I am yet to make it through a round of marathon training without getting sick and being derailed for at least 4-5 days.
Whether this is due to the fact that my marathon training is done over winter, and you’re just more likely to get sick then, or that pushing my body too hard makes me run down, it just always happens and I have to work around it.
As you can tell from my last post this illness hit 5 weeks out from the marathon.
Despite my best bargaining with the gods nothing helped – after that last post I got home from work so exhausted I could barely undress myself, so needless to say the next few days were spent being a grump and resting some more.
It was a very chunky sounding cough; impossible to run with and causing me to wake up during the night. At its worst I had to sleep almost upright, propped up on pillows so that I could breathe.
I knew that I wasn’t close enough to the race to totally freak out, but the illness was long enough in duration to start to really worry me.
In the end I was off the trails for 10 whole days.
I was patient as a nun however (ahem), and after a brief scuffle with the less logical side of my brain I put myself into shutdown mode.
Lots of green smoothies, hot drinks like green tea, lemsip, herbal tea etc, and boosters of vitamin B&C. I am not always that great at taking my gross multivital tonic but I took it religiously this week. I slept, I relaxed, I had a medicinal whisky or three.

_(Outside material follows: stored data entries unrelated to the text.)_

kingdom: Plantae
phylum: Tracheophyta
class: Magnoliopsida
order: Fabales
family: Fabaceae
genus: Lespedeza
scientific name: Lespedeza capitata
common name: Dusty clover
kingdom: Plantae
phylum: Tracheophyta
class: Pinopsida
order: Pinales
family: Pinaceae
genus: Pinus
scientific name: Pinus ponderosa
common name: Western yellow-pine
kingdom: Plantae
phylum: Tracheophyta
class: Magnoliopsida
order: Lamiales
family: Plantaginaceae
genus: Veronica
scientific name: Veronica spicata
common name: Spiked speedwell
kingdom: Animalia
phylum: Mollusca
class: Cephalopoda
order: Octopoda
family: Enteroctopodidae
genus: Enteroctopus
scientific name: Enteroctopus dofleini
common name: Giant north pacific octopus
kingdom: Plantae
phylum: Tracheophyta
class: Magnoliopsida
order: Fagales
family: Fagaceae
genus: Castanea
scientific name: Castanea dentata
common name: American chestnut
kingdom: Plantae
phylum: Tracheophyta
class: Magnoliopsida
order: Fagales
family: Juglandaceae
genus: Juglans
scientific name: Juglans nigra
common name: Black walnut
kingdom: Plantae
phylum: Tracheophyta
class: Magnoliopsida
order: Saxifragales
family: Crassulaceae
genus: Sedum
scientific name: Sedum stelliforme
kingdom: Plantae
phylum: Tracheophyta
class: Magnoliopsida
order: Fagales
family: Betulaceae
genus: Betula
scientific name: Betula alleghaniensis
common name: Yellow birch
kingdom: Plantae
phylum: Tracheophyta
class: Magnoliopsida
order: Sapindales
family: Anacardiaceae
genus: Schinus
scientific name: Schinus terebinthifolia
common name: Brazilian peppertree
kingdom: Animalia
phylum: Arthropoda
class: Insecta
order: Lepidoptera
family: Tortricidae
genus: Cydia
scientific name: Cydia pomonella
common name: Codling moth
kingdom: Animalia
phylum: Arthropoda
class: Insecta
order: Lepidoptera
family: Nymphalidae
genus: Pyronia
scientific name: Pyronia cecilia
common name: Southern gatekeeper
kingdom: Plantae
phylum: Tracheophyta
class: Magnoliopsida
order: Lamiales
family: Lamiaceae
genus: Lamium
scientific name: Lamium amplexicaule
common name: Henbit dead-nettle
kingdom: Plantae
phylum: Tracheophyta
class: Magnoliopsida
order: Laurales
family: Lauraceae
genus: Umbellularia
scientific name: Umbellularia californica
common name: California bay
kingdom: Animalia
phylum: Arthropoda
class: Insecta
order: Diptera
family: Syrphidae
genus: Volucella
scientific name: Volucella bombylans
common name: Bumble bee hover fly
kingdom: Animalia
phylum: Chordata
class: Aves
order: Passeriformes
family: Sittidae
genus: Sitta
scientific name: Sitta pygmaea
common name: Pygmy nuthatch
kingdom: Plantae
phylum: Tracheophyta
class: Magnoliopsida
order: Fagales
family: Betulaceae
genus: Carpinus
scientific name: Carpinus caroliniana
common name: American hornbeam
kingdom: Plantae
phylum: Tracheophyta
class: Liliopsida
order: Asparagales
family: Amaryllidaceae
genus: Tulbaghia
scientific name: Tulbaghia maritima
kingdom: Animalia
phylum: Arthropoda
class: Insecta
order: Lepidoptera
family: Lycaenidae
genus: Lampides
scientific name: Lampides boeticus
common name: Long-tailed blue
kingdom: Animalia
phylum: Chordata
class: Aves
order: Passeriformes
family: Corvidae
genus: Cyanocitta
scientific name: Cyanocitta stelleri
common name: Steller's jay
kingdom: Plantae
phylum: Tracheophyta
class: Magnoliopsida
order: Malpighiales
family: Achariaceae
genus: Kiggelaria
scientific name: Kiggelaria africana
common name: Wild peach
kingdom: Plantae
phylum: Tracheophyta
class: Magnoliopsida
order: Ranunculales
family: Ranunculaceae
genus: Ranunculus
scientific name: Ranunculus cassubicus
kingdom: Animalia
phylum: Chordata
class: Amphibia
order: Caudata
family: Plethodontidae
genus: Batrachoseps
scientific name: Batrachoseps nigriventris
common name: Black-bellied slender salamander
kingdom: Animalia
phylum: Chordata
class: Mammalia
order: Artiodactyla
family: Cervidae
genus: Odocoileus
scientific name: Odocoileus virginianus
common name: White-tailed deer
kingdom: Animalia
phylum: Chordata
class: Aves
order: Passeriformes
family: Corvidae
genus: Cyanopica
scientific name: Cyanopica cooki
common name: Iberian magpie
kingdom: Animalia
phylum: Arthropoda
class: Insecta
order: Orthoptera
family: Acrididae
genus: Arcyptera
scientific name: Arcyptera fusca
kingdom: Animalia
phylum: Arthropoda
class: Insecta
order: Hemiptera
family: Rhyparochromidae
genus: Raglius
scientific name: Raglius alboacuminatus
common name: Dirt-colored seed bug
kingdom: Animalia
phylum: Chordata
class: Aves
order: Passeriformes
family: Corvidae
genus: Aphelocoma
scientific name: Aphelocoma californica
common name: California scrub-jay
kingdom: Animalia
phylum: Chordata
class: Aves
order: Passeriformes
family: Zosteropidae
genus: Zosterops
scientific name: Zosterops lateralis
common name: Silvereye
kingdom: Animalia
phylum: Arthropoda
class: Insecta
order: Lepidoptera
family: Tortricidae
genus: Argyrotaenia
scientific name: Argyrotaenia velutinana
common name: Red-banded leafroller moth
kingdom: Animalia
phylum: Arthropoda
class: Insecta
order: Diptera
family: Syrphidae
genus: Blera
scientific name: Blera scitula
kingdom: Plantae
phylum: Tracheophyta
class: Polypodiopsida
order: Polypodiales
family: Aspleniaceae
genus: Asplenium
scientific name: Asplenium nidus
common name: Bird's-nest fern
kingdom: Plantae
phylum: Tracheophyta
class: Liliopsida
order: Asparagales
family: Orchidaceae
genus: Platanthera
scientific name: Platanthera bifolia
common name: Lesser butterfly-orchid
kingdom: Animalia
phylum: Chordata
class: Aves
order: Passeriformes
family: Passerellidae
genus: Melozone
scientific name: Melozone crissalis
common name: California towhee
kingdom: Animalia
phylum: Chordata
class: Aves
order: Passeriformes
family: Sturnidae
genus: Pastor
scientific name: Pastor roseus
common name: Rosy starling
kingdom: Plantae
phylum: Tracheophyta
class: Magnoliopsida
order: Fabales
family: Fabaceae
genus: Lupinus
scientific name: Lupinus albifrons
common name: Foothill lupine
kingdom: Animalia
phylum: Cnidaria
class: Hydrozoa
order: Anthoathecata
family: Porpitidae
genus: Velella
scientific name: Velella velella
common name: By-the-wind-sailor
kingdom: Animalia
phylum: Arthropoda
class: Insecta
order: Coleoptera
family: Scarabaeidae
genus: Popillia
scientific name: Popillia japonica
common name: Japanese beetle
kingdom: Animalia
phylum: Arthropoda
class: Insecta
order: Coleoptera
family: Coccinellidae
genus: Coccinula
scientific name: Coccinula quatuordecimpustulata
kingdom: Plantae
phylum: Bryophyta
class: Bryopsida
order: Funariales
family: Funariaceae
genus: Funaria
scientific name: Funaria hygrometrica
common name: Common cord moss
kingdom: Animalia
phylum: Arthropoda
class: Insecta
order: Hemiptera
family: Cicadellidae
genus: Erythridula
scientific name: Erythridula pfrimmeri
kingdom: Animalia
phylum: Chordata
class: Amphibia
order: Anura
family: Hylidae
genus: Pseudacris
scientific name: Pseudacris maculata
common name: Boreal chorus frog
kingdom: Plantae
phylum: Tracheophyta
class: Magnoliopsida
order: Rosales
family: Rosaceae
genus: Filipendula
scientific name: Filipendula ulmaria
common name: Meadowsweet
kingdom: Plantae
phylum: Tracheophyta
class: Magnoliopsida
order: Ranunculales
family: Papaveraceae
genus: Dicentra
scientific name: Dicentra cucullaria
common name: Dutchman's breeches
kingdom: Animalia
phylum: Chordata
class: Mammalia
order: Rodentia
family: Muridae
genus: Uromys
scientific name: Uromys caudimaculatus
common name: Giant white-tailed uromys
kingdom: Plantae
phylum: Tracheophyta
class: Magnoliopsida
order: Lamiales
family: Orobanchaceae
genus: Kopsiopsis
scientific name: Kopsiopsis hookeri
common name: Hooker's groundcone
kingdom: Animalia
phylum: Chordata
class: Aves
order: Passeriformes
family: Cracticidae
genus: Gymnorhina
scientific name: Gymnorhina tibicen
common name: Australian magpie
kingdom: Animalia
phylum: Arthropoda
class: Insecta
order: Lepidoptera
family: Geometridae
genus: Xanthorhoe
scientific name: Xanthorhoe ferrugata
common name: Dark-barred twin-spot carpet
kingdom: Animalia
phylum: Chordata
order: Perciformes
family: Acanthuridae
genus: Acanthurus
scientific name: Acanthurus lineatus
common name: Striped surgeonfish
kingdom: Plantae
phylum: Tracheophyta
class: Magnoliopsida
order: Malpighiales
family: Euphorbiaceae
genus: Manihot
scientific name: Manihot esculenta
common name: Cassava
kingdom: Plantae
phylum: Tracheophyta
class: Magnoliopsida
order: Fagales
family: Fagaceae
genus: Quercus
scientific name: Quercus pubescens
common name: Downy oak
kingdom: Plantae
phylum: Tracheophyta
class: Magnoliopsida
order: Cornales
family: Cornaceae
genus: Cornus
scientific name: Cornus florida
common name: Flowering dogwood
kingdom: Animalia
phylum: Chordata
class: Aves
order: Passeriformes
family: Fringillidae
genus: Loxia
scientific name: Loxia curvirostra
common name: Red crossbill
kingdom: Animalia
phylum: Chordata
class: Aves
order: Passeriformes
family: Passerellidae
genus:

The usual.
And yes, I really did panic for a bit there, but I reassured myself that I was unlikely to lose much fitness in this short period of time, so I concentrated on getting better.
After those 10 days I ventured back out with a tentative easy run, rugged up so that I was practically sweating before I even took a step, I found things were not too bad.
Sure, I still coughed on the harder bits, and I couldn’t do any hill work because of it, even later that week, but my legs still felt strong and my heart rate was back to normal.
By the way, this article is a great resource if you ever get sick during a training cycle. It’s reasonable and realistic, and it calmed my fears. More importantly, the advice turned out to be spot on. When you’re working your hardest to get every bit of quality out of your runs the last thing you want is not to be able to run at all. But it’s not the end of the world. Yes it was hard to get back into it, and yes, my next long run sucked, but I did manage it. And within a week or so I was almost back to normal.
From left, Photo 1: I was sick here but didn’t know it. That sheen of sweat you can see should have been my first sign things were wrong. It was about 12 degrees, I should NOT have been sweating. I lasted 9.5km instead of 21…
Photo 2: My first long run back after 10 days of no running. I was worried. I was right to be worried. This was a hard run.
Photo 3 – this is my ‘I am OVER it’ face. I was so worried I would have a repeat of the previous week. But then the run was really good. Just shows, you never can tell.
All in all, it could have been worse. I have been sick 3 weeks out from a marathon before, and that IS the worst. You miss the last possible window of training plus you aren’t really recovered in time for the race.
Because I had 10 full days off, by the time I was better I was ITCHING to get back out there. So although I had a big break I have missed that usual massive slump in motivation you get around the last third of training. I am full of enthusiasm and have been for the past two weeks. And now there are only 3 weeks to go!
I must say, illness aside, this has been a wonderful training cycle.
I managed to run in Sydney…
With lots of friends up at Perisher – the NSW snowfields (the friends are the ones on the left, not the right!)
And down at Warburton Rail Trail (that face is my ‘oh shit there’s a LOT of rain coming on the radar and I still have 32km to go’ face)
No niggles or injuries (touch wood), some beautifully different running destinations and I am hitting some really good times in my shorter runs, my hillier runs and my long runs.
I am very excited to see what I can do come June 25th.